A geometric sequence is a sequence of numbers where each term after the first is found by multiplying the previous term by a fixed, non-zero number called the "common ratio." This can be summarized with the formula for the nth term as \( a_n = a_1 \cdot r^{n-1} \), where:

• \( a_1 \) is the first term of the sequence,
• \( r \) is the common ratio,
• \( n \) is the term number.

In the exercise, the sequence was given as \( a_n = 5(2)^{n-1} \). Here, 5 is the first term \( a_1 \) and 2 is the common ratio \( r \). To better understand this sequence, let's break down how the terms are calculated:

• The first term, \( a_1 = 5 \).
• The second term, \( a_2 = 10 \), is obtained by multiplying the first term by 2.
• The third term, \( a_3 = 20 \), results from multiplying the second term by 2 again, and so forth.

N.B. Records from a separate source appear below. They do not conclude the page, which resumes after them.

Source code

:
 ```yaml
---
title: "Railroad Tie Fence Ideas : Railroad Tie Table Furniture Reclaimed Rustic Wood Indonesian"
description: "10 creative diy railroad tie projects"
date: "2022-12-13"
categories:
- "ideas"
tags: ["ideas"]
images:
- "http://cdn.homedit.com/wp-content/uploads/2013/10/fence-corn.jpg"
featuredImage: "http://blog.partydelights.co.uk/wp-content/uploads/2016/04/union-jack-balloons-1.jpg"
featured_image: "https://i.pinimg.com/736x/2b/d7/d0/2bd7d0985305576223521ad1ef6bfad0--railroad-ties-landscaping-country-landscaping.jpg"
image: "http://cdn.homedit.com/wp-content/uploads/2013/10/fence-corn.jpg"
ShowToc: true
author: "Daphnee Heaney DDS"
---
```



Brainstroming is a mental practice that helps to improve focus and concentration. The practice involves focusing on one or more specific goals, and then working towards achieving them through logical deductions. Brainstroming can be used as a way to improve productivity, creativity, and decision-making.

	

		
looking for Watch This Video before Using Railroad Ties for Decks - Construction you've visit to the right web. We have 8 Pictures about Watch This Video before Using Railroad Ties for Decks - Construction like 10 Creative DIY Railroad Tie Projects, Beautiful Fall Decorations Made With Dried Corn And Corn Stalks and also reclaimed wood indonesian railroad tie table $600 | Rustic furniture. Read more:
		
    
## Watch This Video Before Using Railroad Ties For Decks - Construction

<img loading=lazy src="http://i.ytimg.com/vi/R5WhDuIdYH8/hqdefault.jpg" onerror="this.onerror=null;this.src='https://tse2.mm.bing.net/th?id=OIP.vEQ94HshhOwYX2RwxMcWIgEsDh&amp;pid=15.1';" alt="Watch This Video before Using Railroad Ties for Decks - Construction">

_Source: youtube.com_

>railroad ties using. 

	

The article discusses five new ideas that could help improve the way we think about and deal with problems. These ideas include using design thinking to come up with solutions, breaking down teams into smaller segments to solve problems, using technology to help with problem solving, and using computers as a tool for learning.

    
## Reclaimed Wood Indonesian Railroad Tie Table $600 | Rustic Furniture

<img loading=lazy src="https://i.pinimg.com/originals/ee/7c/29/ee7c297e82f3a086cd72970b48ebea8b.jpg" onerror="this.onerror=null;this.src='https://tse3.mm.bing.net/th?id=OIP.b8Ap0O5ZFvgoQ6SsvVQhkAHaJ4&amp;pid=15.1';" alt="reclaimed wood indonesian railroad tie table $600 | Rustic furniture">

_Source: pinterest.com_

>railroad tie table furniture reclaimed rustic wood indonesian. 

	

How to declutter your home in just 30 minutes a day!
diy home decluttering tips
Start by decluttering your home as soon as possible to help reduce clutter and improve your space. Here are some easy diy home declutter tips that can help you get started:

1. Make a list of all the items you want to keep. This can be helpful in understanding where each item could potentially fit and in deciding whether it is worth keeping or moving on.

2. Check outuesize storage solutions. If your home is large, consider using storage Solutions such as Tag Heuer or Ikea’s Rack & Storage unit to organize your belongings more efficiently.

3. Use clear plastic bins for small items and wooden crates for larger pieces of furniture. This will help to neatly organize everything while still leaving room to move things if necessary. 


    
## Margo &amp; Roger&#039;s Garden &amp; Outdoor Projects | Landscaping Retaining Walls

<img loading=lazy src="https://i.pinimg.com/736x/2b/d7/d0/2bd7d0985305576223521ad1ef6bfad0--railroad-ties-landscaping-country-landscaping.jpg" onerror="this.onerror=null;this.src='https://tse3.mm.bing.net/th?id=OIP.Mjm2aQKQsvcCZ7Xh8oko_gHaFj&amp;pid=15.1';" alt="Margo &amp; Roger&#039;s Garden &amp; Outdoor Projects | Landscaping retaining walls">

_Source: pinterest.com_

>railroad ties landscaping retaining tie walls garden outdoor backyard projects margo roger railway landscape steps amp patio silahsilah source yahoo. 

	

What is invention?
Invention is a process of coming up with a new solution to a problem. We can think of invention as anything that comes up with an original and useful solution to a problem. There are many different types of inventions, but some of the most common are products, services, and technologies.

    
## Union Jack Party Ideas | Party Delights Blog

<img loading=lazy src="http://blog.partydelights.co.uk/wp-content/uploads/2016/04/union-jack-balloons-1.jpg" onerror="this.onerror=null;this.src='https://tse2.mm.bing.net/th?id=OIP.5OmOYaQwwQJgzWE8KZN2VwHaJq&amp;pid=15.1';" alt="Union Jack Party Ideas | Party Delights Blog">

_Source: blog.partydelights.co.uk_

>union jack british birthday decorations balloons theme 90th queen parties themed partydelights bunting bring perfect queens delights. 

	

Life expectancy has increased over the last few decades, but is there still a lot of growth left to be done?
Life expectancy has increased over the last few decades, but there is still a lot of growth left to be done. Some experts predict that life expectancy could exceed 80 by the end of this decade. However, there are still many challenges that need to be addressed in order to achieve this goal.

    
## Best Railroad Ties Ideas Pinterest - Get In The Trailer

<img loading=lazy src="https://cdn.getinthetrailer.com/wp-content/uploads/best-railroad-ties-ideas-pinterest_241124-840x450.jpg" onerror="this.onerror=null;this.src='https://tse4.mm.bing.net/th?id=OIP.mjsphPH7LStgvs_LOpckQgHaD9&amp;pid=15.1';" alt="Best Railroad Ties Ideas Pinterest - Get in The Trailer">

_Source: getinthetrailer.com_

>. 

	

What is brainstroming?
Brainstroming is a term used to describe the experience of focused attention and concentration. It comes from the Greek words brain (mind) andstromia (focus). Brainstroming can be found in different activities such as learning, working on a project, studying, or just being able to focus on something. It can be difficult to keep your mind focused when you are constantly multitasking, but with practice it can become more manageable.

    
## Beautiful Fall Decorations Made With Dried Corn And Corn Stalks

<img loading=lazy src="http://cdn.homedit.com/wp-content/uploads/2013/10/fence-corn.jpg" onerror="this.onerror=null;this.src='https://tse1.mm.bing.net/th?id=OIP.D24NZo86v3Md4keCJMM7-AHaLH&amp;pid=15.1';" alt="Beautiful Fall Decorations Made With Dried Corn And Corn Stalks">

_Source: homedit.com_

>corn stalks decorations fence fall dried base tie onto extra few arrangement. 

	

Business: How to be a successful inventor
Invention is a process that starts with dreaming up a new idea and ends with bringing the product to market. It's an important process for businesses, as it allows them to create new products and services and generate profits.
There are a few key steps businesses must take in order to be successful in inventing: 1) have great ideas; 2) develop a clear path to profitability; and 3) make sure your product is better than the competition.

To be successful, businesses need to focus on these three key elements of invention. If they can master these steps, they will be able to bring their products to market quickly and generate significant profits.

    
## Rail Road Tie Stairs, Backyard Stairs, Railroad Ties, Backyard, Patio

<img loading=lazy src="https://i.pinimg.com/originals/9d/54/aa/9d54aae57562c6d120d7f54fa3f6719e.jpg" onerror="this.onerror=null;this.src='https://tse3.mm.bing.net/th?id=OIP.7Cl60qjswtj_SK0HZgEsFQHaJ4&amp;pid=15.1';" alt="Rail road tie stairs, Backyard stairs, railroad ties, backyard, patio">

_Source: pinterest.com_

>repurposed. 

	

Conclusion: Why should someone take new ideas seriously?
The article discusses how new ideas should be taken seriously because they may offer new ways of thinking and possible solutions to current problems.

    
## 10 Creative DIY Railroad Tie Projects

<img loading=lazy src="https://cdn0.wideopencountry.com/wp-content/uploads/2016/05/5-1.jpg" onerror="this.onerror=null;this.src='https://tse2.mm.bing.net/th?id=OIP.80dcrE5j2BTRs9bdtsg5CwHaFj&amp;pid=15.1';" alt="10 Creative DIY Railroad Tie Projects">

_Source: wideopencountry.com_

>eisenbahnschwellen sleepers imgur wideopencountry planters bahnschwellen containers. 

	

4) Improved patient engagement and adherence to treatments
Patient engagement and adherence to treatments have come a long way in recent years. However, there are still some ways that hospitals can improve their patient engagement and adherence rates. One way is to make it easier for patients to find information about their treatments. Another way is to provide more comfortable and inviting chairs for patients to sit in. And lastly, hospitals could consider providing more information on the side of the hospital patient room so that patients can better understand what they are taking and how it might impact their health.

By continuing this pattern, you can generate any term in the sequence.

The common ratio in a geometric sequence is pivotal to understanding how the sequence progresses. It's the consistent factor that you multiply each term by to get to the next term. In the expression \( a_{n}=5(2)^{n-1} \), you are multiplying each term by 2, which is the common ratio \( r \).
To verify that 2 is indeed the common ratio:

• Calculate \( \frac{a_2}{a_1} \): \( \frac{10}{5} = 2 \).
• Check \( \frac{a_3}{a_2} \): \( \frac{20}{10} = 2 \).
• Continue with \( \frac{a_4}{a_3} \): \( \frac{40}{20} = 2 \), and also \( \frac{a_5}{a_4} \): \( \frac{80}{40} = 2 \).

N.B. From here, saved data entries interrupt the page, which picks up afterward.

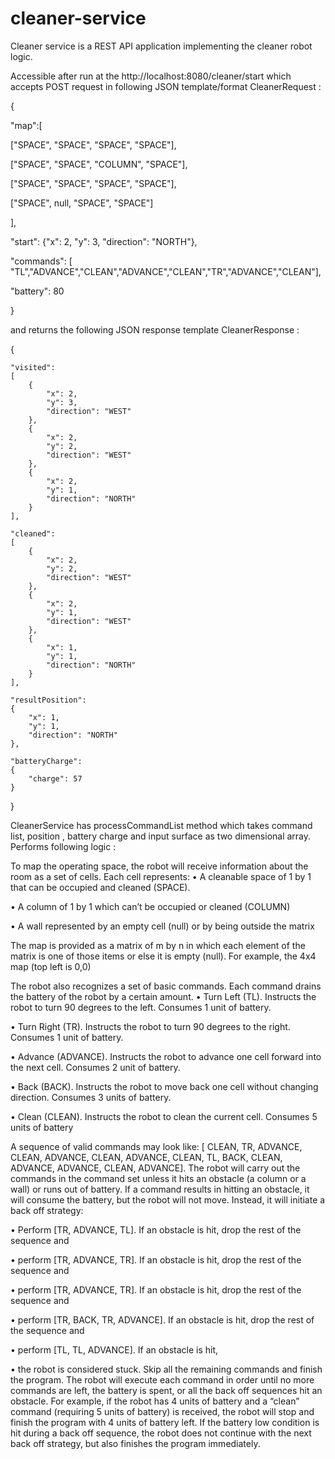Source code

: # cleaner-service
Cleaner service is a REST API application implementing the cleaner robot logic.

Accessible after run at the http://localhost:8080/cleaner/start which accepts POST request in following JSON template/format CleanerRequest : 

{

"map":[ 

  ["SPACE", "SPACE", "SPACE", "SPACE"],
  
  ["SPACE", "SPACE", "COLUMN", "SPACE"],
  
  ["SPACE", "SPACE", "SPACE", "SPACE"],
  
  ["SPACE", null, "SPACE", "SPACE"] 
  
],

"start": {"x": 2, "y": 3, "direction": "NORTH"},

"commands": [ "TL","ADVANCE","CLEAN","ADVANCE","CLEAN","TR","ADVANCE","CLEAN"],

"battery": 80

}

and returns the following JSON response template CleanerResponse : 

{

    "visited":
    [
        {
            "x": 2,
            "y": 3,
            "direction": "WEST"
        },
        {
            "x": 2,
            "y": 2,
            "direction": "WEST"
        },
        {
            "x": 2,
            "y": 1,
            "direction": "NORTH"
        }
    ],
    
    "cleaned":
    [
        {
            "x": 2,
            "y": 2,
            "direction": "WEST"
        },
        {
            "x": 2,
            "y": 1,
            "direction": "WEST"
        },
        {
            "x": 1,
            "y": 1,
            "direction": "NORTH"
        }
    ],
    
    "resultPosition":
    {
        "x": 1,
        "y": 1,
        "direction": "NORTH"
    },
    
    "batteryCharge": 
    {
        "charge": 57
    }
    
}


CleanerService has processCommandList method which takes command list, position , battery charge and input surface as two dimensional array.
Performs following logic : 

To map the operating space, the robot will receive information about the room as a set of cells. Each cell represents:
• A cleanable space of 1 by 1 that can be occupied and cleaned (SPACE).

• A column of 1 by 1 which can’t be occupied or cleaned (COLUMN)

• A wall represented by an empty cell (null) or by being outside the matrix

The map is provided as a matrix of m by n in which each element of the matrix is one of those items or else it is empty (null). 
For example, the 4x4 map (top left is 0,0)

The robot also recognizes a set of basic commands. Each command drains the battery of the robot by a certain amount.
• Turn Left (TL). Instructs the robot to turn 90 degrees to the left. Consumes 1 unit of battery.

• Turn Right (TR). Instructs the robot to turn 90 degrees to the right. Consumes 1 unit of battery.

• Advance (ADVANCE). Instructs the robot to advance one cell forward into the next cell. Consumes 2 unit of battery.

• Back (BACK). Instructs the robot to move back one cell without changing direction. Consumes 3 units of battery.

• Clean (CLEAN). Instructs the robot to clean the current cell. Consumes 5 units of battery


A sequence of valid commands may look like: [ CLEAN, TR, ADVANCE, CLEAN, ADVANCE, CLEAN, ADVANCE, CLEAN, TL, BACK, CLEAN, ADVANCE, ADVANCE, CLEAN, ADVANCE].
The robot will carry out the commands in the command set unless it hits an obstacle (a column or a wall) or runs out of battery.
If a command results in hitting an obstacle, it will consume the battery, but the robot will not move. Instead, it will initiate a back off strategy:

• Perform [TR, ADVANCE, TL]. If an obstacle is hit, drop the rest of the sequence and

• perform [TR, ADVANCE, TR]. If an obstacle is hit, drop the rest of the sequence and

• perform [TR, ADVANCE, TR]. If an obstacle is hit, drop the rest of the sequence and

• perform [TR, BACK, TR, ADVANCE]. If an obstacle is hit, drop the rest of the sequence and

• perform [TL, TL, ADVANCE]. If an obstacle is hit,

• the robot is considered stuck. 
Skip all the remaining commands and finish the program.
The robot will execute each command in order until no more commands are left, the battery is spent, or all the back off sequences hit an obstacle.
For example, if the robot has 4 units of battery and a “clean” command (requiring 5 units of battery) is received,
the robot will stop and finish the program with 4 units of battery left. 
If the battery low condition is hit during a back off sequence, the robot does not continue with the next back off strategy,
but also finishes the program immediately.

Each division shows that the next term is twice the previous one, confirming that the common ratio \( r \) is 2. Understanding the common ratio helps in predicting future terms of the sequence without fully calculating each one.

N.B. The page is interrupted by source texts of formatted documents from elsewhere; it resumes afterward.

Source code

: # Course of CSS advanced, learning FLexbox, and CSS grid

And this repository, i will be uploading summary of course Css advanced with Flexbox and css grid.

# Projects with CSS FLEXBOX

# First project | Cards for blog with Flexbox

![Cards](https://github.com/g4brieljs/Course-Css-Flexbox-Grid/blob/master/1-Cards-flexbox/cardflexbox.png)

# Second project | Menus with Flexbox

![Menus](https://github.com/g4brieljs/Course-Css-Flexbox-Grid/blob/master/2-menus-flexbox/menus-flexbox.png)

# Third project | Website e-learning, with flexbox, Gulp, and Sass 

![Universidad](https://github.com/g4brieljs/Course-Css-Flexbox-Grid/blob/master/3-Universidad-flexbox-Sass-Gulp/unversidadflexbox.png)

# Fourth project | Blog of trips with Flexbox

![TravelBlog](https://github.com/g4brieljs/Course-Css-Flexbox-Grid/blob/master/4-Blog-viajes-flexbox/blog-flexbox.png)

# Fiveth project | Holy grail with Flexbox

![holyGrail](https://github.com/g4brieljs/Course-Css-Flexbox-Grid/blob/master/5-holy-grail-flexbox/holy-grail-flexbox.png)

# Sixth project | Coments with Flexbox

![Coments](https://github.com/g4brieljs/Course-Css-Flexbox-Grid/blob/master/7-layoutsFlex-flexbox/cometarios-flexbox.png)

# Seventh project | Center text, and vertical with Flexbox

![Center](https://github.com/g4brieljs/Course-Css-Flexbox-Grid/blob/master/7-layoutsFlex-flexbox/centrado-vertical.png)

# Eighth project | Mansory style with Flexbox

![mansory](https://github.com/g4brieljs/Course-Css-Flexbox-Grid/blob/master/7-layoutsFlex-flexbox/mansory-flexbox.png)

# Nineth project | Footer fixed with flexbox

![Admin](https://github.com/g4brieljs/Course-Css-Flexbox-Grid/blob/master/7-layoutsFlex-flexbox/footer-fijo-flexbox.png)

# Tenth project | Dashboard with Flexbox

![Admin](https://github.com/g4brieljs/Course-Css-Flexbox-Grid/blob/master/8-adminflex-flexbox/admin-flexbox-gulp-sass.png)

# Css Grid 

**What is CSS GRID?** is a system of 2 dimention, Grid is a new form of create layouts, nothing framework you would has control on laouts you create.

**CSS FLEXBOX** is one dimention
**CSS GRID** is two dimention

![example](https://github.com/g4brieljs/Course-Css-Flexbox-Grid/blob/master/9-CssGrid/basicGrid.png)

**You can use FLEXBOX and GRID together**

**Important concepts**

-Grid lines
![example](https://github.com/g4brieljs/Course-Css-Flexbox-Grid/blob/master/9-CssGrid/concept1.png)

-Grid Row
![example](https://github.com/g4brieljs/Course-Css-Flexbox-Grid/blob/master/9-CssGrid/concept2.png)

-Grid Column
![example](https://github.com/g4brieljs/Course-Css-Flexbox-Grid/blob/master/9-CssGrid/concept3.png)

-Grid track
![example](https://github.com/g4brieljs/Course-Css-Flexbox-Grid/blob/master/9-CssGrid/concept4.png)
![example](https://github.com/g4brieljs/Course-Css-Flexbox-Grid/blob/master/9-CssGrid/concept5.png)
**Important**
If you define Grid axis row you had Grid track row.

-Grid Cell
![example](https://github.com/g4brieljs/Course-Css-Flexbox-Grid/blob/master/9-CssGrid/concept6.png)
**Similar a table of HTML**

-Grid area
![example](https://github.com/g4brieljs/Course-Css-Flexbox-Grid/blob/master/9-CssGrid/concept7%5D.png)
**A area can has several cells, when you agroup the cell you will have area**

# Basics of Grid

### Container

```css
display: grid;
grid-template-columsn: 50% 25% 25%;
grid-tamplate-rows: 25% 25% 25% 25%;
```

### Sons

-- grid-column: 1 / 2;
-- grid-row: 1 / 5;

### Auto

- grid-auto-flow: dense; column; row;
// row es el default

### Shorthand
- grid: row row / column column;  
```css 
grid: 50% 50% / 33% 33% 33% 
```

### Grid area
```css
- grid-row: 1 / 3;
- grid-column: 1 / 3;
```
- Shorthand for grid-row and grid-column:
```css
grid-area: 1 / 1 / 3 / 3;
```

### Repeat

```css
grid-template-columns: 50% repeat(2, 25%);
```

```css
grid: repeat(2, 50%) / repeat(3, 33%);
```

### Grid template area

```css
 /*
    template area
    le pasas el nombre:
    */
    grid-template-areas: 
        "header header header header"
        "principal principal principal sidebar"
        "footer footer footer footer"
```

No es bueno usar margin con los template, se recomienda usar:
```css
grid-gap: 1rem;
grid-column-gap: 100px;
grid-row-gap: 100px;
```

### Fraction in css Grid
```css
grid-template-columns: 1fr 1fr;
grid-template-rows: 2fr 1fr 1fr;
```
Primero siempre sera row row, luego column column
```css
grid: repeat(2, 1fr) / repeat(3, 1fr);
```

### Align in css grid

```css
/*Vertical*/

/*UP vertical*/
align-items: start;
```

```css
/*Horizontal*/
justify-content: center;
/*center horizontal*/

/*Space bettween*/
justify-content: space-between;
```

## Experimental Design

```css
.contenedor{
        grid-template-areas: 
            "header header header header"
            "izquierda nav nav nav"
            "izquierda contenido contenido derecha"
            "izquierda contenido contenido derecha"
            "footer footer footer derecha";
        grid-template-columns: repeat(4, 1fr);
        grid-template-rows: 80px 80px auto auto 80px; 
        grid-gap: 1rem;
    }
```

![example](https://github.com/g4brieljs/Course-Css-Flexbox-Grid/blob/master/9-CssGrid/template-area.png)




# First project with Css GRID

Graphing sequences can visually demonstrate how they behave over time. For a geometric sequence, the graph reveals an exponential growth pattern if the common ratio is greater than 1.
To graph the terms of the sequence \( a_{n}=5(2)^{n-1} \), you'll plot each term on a coordinate plane. The horizontal axis will represent the term number \( n \), while the vertical axis will show the value of \( a_n \).Here’s how the points align:

• The point corresponding to \( n = 1 \) is \( (1, 5) \).
• At \( n = 2 \), the point \( (2, 10) \) is plotted.
• \( (3, 20) \) appears at \( n = 3 \).
• Continue with \( (4, 40) \) and \( (5, 80) \).

Once plotted, connect the points. You'll notice that they form a curve, illustrating how each term is exponentially growing by the common ratio. This pattern is a key characteristic of geometric sequences and helps in understanding the rapid increase in values.